Our openshfit admin installed our operator since we do not have the permission. This is the summary from them, however we do not have a working couchbase cluster. We really do not understand why the network policy change could affect couchbase cluster.

That’s the hint we need… let me explain. In the distant past, you needed to fill in the fsGroup correctly or persistent volumes wouldn’t work. After every user didn’t fill this in, we decided to try do it for you with the dynamic admission controller. On OCP this interrogates the namespace that the cluster lives in and extracts the fsGroup from the annotations, which makes me suspect that the dynamic admission controller isn’t working correctly. You can manually set the fsGroup using these instructions Persistent Volumes | Couchbase Docs

I manually reset the fsGroup, all the pods come up. Thanks for your help.

I sent the following to our openshift admin, questioned the DAC is not there.
Check the Status of the Operator
You can use the following command to check on the status of the deployments:
$ oc get deployments
NAME READY UP-TO-DATE AVAILABLE AGE
couchbase-operator 1/1 1 1 8s
couchbase-operator-admission 1/1 1 1 8s
CONSOLE
The Operator is ready to deploy CouchbaseCluster resources when both the DAC and Operator deployments are fully ready and available

root@usapprshilt100:/Automation/projects/openshift #oc project a-couchbase-test
Now using project “a-couchbase-test” on server “https://api.ivz-ocp-poc.ops.invesco.net:6443”.
root@usapprshilt100:/Automation/projects/openshift #
root@usapprshilt100:/Automation/projects/openshift #oc get deployment
NAME READY UP-TO-DATE AVAILABLE AGE
couchbase-operator 1/1 1 1 3d3h
root@usapprshilt100:/Automation/projects/openshift #n the poc,
I did not see the couchbase DAC running, couchbase-operator-admission is missing

But our admin mentioned if in our dev env, when they installed couchbase for all named space, they did not see DAC running, but everything is working fine. Now they want to install the couchbase operator only for our name space. this is where the problem pods are not coming up. So when the operator is installed for all the name space, you do not need DAC ?

No the DAC needs to always be installed. We recommend it’s run in the default cluster mode, and therefore you only need one installed, in any namespace.

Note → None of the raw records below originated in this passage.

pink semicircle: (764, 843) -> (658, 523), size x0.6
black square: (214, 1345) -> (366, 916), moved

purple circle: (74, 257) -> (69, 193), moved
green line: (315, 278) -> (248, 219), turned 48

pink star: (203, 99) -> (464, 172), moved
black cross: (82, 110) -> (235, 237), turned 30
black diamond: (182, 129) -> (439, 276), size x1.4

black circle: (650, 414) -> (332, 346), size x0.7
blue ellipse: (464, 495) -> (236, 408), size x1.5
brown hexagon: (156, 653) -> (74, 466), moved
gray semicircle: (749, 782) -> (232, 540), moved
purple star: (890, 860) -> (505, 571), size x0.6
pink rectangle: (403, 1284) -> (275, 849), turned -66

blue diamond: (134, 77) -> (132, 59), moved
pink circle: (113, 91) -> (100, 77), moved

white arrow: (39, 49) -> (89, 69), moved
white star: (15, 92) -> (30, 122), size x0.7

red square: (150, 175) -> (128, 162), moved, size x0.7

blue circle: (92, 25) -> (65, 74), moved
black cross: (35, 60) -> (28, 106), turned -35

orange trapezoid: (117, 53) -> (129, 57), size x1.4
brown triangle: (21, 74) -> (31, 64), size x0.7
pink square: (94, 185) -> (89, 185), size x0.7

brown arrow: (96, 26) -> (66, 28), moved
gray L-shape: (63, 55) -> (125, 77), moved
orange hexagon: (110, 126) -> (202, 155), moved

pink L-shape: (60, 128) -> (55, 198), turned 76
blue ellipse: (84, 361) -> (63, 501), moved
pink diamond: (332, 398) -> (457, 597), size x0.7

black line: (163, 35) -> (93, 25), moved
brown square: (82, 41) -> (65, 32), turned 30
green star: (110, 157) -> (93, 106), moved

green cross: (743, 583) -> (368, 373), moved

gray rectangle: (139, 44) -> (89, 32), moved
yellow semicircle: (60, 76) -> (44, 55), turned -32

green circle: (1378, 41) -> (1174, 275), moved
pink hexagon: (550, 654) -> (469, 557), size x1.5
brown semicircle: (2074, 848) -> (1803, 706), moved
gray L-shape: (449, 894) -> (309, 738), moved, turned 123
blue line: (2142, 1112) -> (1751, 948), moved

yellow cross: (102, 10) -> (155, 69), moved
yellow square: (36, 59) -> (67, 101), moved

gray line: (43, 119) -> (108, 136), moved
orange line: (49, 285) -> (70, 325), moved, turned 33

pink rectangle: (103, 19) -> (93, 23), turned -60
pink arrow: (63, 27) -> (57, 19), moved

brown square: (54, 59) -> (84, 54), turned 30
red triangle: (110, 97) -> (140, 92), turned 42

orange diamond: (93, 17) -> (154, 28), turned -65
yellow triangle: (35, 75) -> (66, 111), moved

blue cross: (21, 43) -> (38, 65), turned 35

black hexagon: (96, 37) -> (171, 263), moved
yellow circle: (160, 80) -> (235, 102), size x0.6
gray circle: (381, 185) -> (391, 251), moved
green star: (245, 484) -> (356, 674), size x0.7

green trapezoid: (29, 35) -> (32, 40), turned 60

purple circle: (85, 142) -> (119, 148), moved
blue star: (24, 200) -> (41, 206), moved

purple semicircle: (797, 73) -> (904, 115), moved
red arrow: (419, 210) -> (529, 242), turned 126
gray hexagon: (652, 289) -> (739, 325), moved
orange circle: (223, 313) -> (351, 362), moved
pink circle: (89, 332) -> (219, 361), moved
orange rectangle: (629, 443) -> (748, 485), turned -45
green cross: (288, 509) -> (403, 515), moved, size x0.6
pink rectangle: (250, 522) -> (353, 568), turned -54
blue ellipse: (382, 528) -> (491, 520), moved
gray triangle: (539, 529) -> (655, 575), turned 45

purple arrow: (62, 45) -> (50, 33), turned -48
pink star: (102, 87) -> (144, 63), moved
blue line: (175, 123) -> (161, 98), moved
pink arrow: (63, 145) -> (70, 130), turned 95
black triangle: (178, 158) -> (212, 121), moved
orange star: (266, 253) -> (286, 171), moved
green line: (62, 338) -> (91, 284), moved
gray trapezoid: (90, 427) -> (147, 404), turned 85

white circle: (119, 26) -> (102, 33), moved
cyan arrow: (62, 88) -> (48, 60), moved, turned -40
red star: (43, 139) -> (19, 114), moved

When we install it from GUI interface, according to our openshift admin, after he click install, the DAC is not installed. I could try to install it using the yaml file according to the instruction on the operator documents, however, I think that my permission as the admin of the name space is not good enough to finish the installation, it will still need openshift cluster admin role to install it ?

That’s correct, you need to install the DAC manually, it is not installed alongside the operator from the Openshift UI.